Top of EXTRACT PROVIDED

Wow, there seems to be more speculation on this thread than actual fact.  

The SR20VE w/ 187hp is the common one in the US, that's the one I have, along with quite a few others. The list of owners is on the VE section FAQ at www.sr20forum.com There are VERY few of the 20V motors here in the US (my guess is probalby like 2-3, probably less and no one has actually installed one in a car yet that we're aware of. So far the only person to really publically mention anything solid about the motor is Andreas Miko.

The 187hp VE comes mated to a CVT tranny, which isn't good for acceleration, so a front clip isn't very useful. The VE ECU also switches the cams at strange rpms, so it's not very useful either. Not to mention the difference in emissions equipment.

JWT programs regular USDM SR20DE ECU's for the SR20VE swaps. I sent my 95 G20 ECU to them for the reprogram. You can get different MAF's for the swap and JWT can program them in, if they have the MAF code already.

They do drop right in, but there are modifications to get them to work also. Throttle cable bracket, distributor, TB if you want cruise control, etc...

Bottom of EXTRACT PROVIDED
Top of DATASET EXTRACT

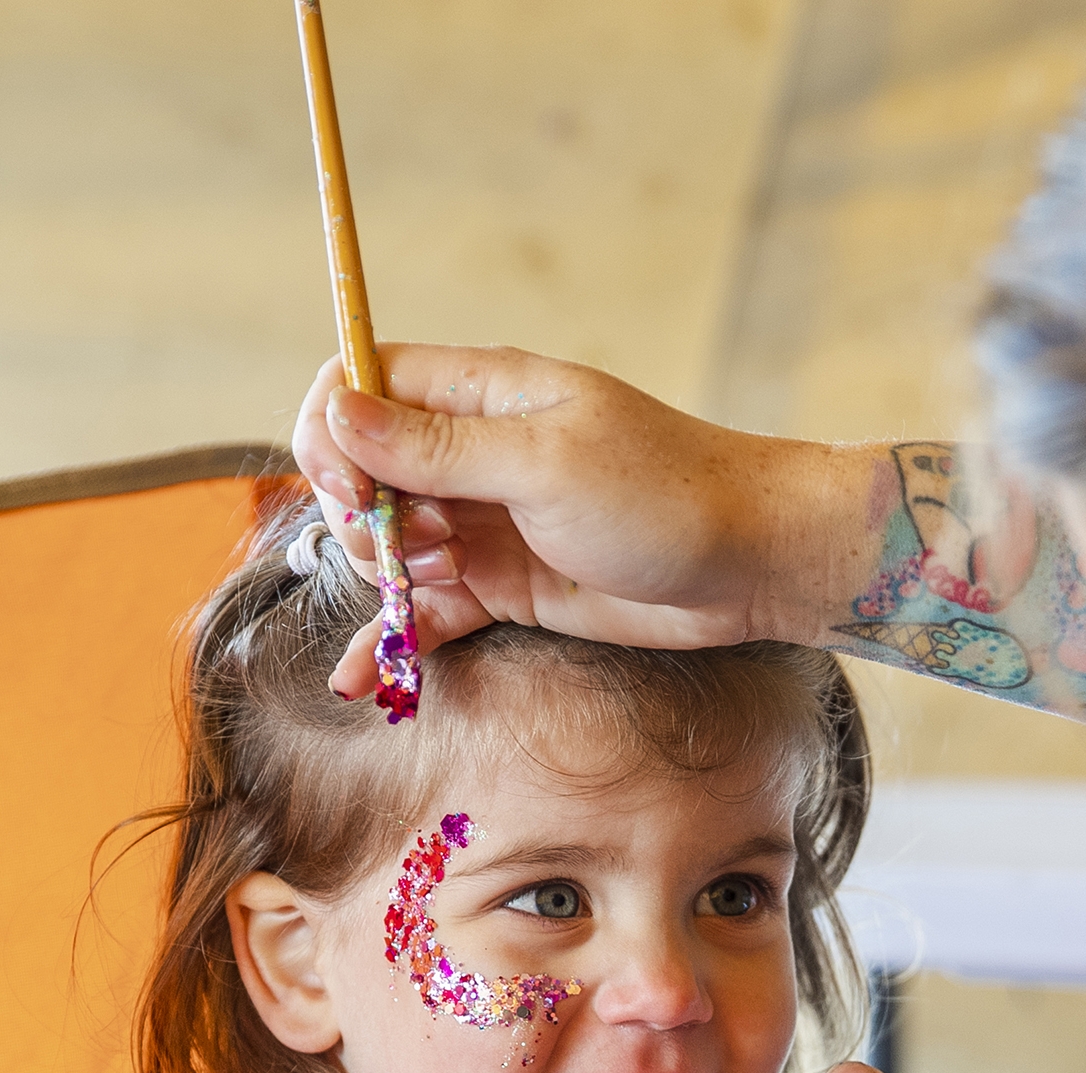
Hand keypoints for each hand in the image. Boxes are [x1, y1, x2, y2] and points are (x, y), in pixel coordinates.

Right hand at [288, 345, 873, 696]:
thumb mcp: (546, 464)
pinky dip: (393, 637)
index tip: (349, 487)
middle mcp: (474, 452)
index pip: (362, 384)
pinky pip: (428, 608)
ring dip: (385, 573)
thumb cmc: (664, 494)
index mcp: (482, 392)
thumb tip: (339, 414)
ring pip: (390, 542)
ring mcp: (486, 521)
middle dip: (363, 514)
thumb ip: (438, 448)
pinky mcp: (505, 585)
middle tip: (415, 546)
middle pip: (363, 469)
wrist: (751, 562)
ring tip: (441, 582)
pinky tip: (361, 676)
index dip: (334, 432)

Bottom of DATASET EXTRACT
Top of DATASET EXTRACT

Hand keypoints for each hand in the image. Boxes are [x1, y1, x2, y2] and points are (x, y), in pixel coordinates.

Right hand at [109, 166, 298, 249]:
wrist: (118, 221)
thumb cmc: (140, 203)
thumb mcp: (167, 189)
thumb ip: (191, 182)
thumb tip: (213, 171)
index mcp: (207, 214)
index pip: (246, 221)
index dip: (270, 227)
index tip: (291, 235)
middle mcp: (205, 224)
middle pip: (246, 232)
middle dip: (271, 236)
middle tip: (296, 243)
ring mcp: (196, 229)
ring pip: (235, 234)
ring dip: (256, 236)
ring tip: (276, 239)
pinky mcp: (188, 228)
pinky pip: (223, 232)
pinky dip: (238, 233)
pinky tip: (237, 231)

Bottom of DATASET EXTRACT
Top of DATASET EXTRACT

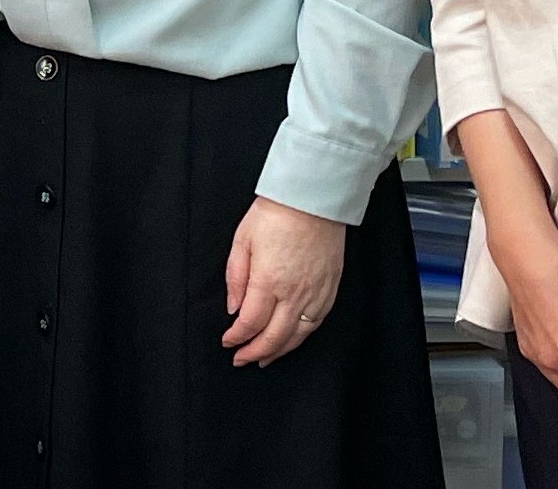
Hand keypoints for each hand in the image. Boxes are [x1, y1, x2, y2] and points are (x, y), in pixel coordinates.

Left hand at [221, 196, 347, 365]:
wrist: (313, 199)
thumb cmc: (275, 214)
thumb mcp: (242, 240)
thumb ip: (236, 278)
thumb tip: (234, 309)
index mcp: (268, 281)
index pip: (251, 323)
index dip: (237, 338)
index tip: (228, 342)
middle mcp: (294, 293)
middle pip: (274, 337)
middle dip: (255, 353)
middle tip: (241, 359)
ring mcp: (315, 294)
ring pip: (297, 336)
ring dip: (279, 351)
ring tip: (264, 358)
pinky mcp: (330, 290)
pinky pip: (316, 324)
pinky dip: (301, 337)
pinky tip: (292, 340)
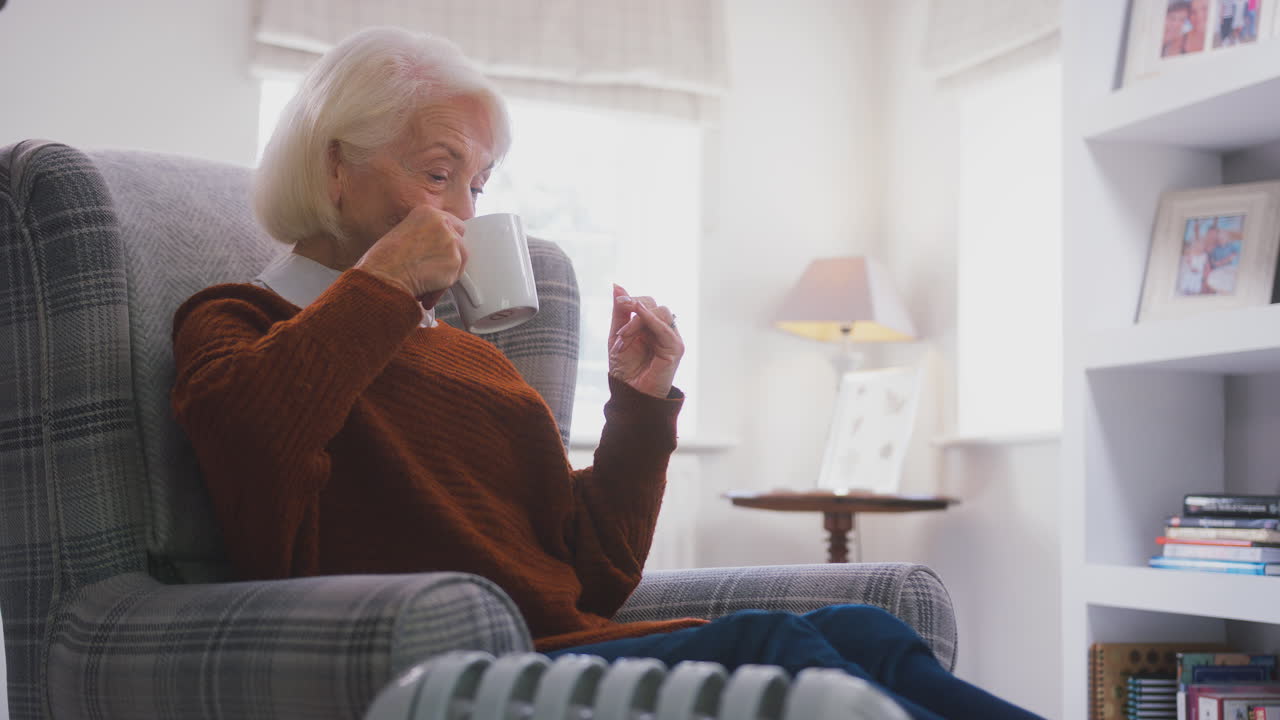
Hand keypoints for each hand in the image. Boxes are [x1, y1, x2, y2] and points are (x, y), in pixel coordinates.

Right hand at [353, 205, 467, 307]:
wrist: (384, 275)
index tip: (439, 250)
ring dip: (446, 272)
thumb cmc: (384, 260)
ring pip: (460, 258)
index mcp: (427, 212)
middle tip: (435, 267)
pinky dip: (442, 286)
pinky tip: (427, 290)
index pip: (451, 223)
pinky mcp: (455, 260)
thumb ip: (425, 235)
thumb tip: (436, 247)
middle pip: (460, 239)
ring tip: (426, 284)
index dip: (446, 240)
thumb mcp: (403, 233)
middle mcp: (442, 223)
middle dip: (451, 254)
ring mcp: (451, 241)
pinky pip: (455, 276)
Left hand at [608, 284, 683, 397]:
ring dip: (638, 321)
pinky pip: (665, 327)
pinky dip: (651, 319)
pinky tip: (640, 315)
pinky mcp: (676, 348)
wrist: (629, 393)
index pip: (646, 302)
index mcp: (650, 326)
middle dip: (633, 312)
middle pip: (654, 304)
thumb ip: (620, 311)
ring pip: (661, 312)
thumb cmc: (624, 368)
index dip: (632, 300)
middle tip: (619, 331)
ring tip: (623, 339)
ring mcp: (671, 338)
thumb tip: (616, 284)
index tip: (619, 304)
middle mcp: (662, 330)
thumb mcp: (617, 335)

Bottom of DATASET EXTRACT

_WHAT TO WORK ON_:
a - In the forum post about SR20VE swaps, what kind of transmission does the 187hp VE come mated to?
b - Carry the forum post about SR20VE swaps on past its last sentence, keeping the poster's voice.

_ACTIVITY ANSWERS_:
a - A CVT transmission.

b -
The USDM headers will bolt up, but the ports don't like up 100%. If you already have an aftermarket header (like my Gen 3 hotshot for example) you'll be ok, it'll still make good power, as long as you have a free flowing exhaust, they are VERY sensative to the exhaust as far as power output goes, much more so than the SR20DE motors we're all used to.

Wow... that's already too long 

That should be a good start, the rest is at sr20forum.com like others have said.


----------



## darkelf (Jul 24, 2003)

The more I hear about the SR20VE the more I want to try to find a destroyed X-Trail GT in Japan. Andreas explained in the sr20 forum some of the differences of the very rare 20V version of the engine and I am not keen on buying that one now as no one I know in Australia would know how to work it. As it is I have enough hassles wiht having to explain to my mechanic where he went wrong last time he tried to tune it so getting a GT X-Trail sr20vet will sure be fun. (if I can find one)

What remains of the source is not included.